Em meio a uma crise cambial e com as reservas em dólares do Brasil esvaziadas, em janeiro de 1999 o BC emitiu um comunicado: “a partir de hoje, o Banco Central deixará que o mercado interbancário defina a taxa de câmbio”.

Na prática, isso era uma permissão para que os bancos comprem e vendam dólares entre si, sem o intermédio ou intervenção do BC. O valor do dólar em relação ao real deixou de ser a principal forma de controle inflacionário e seu valor passou a oscilar de acordo com a oferta e a demanda do mercado.

O BC também informou o seguinte: “o Banco Central poderá intervir nos mercados, ocasionalmente e de forma limitada, com o objetivo de conter movimentos desordenados das taxas de câmbio”. Na prática, mesmo com câmbio flutuante, o BC pode intervir no mercado caso do valor do dólar em relação ao real chegue a um patamar que, por algum motivo, seja considerado muito alto ou muito baixo.

Para interferir nesse mercado, o BC tem três tipos de instrumento: pode atuar com os contratos de “swaps cambiais”, operação que equivale à uma venda de moeda no mercado futuro, com os leilões de linha (com compromisso de volta dos dólares para o BC) e com a venda direta de dólares do mercado.

Cautela

Qualquer decisão sobre a taxa Selic – juros básicos da economia – depois deste ano deverá ser tomada com cautela, disse o presidente do BC, Roberto Campos Neto. Em audiência na Comissão Mista de Orçamento do Congresso, ele disse que a autoridade monetária será mais prudente em 2020.

“O Copom [Comitê de Política Monetária] cortou a Selic para 5%. Deixamos indicado que entendemos que é possível fazer mais um movimento de igual magnitude e entendemos que qualquer movimento adicional tem que ser feito com cautela”, declarou Campos Neto.

Ao reduzir a Selic para 5% ao ano, no menor nível da história, o próprio Copom tinha indicado que os juros básicos sofrerão mais uma redução para 4,5% ao ano na próxima reunião do órgão, em dezembro.

Inflação

Sobre a alta do dólar nas últimas semanas, Campos Neto disse que o Banco Central não mudará a política cambial e só tomará alguma providência caso a desvalorização do real afete a inflação, refletindo-se nos preços. Ele reiterou que o principal instrumento para segurar os preços continua a ser a taxa Selic, não intervenções no câmbio.
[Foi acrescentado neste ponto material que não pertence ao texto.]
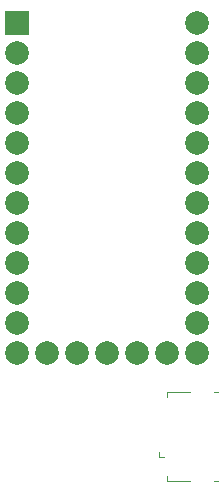
<source format=gbr>
%TF.GenerationSoftware,KiCad,Pcbnew,(6.0.4)*%
%TF.CreationDate,2023-12-12T22:20:10-08:00*%
%TF.ProjectId,keyboard,6b657962-6f61-4726-942e-6b696361645f,v1.0.0*%
%TF.SameCoordinates,Original*%
%TF.FileFunction,Legend,Top*%
%TF.FilePolarity,Positive*%
%FSLAX46Y46*%
G04 Gerber Fmt 4.6, Leading zero omitted, Abs format (unit mm)*
G04 Created by KiCad (PCBNEW (6.0.4)) date 2023-12-12 22:20:10*
%MOMM*%
%LPD*%
G01*
G04 APERTURE LIST*
%ADD10C,0.150000*%
%ADD11C,0.000000*%
%ADD12C,0.120000*%
%ADD13R,2.000000X2.000000*%
%ADD14C,2.000000*%
G04 APERTURE END LIST*
D10*
%TO.C,*%
D11*
D10*
D12*
X275005000Y-121240000D02*
X275405000Y-121240000D01*
X271055000Y-121240000D02*
X271055000Y-121660000D01*
X273035000Y-128760000D02*
X271055000Y-128760000D01*
X275405000Y-128760000D02*
X275005000Y-128760000D01*
X270375000Y-126310000D02*
X270375000Y-126760000D01*
X273035000Y-121240000D02*
X271055000Y-121240000D01*
X270825000Y-126760000D02*
X270375000Y-126760000D01*
X271055000Y-128760000D02*
X271055000Y-128340000D01*
%TD*%
D13*
%TO.C,*%
X258380000Y-90030000D03*
D14*
X258380000Y-92570000D03*
X258380000Y-95110000D03*
X258380000Y-97650000D03*
X258380000Y-100190000D03*
X258380000Y-102730000D03*
X258380000Y-105270000D03*
X258380000Y-107810000D03*
X258380000Y-110350000D03*
X258380000Y-112890000D03*
X258380000Y-115430000D03*
X258380000Y-117970000D03*
X273620000Y-117970000D03*
X273620000Y-115430000D03*
X273620000Y-112890000D03*
X273620000Y-110350000D03*
X273620000Y-107810000D03*
X273620000Y-105270000D03*
X273620000Y-102730000D03*
X273620000Y-100190000D03*
X273620000Y-97650000D03*
X273620000Y-95110000D03*
X273620000Y-92570000D03*
X273620000Y-90030000D03*
X260920000Y-117970000D03*
X263460000Y-117970000D03*
X266000000Y-117970000D03*
X268540000Y-117970000D03*
X271080000Y-117970000D03*
%TD*%
M02*

</source>
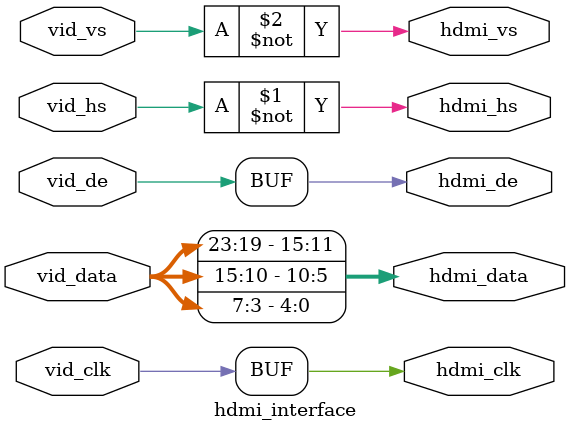
<source format=v>
`timescale 1ns / 1ps

module hdmi_interface(
    input vid_de,
    input [23:0] vid_data,
    input vid_hs,
    input vid_vs,
    input vid_clk,
    output hdmi_de,
    output [15:0] hdmi_data,
    output hdmi_hs,
    output hdmi_vs,
    output hdmi_clk
    );
// color 24 bit -> color 16 bit 565
    assign    hdmi_data   =   {vid_data[23:19],vid_data[15:10],vid_data[7:3]};
    assign    hdmi_clk    =   vid_clk;
    assign    hdmi_de     =   vid_de;
    assign    hdmi_hs     =   ~vid_hs;
    assign    hdmi_vs     =   ~vid_vs;  

endmodule

</source>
“O importante para gente é como o câmbio alimenta o canal de inflação. Eu disse que o importante é ver se esse movimento de câmbio está fazendo que a expectativa de inflação, na frente, seja elevada, porque isso acaba contaminando a curva de expectativa da inflação e, se isso estiver acontecendo, obviamente temos que agir, e me referi aos juros e não ao câmbio”, disse.

Em audiência, na Comissão de Assuntos Econômicos do Senado, Campos Neto declarou que a inflação está em níveis baixos e estável no curto, médio e longo prazo.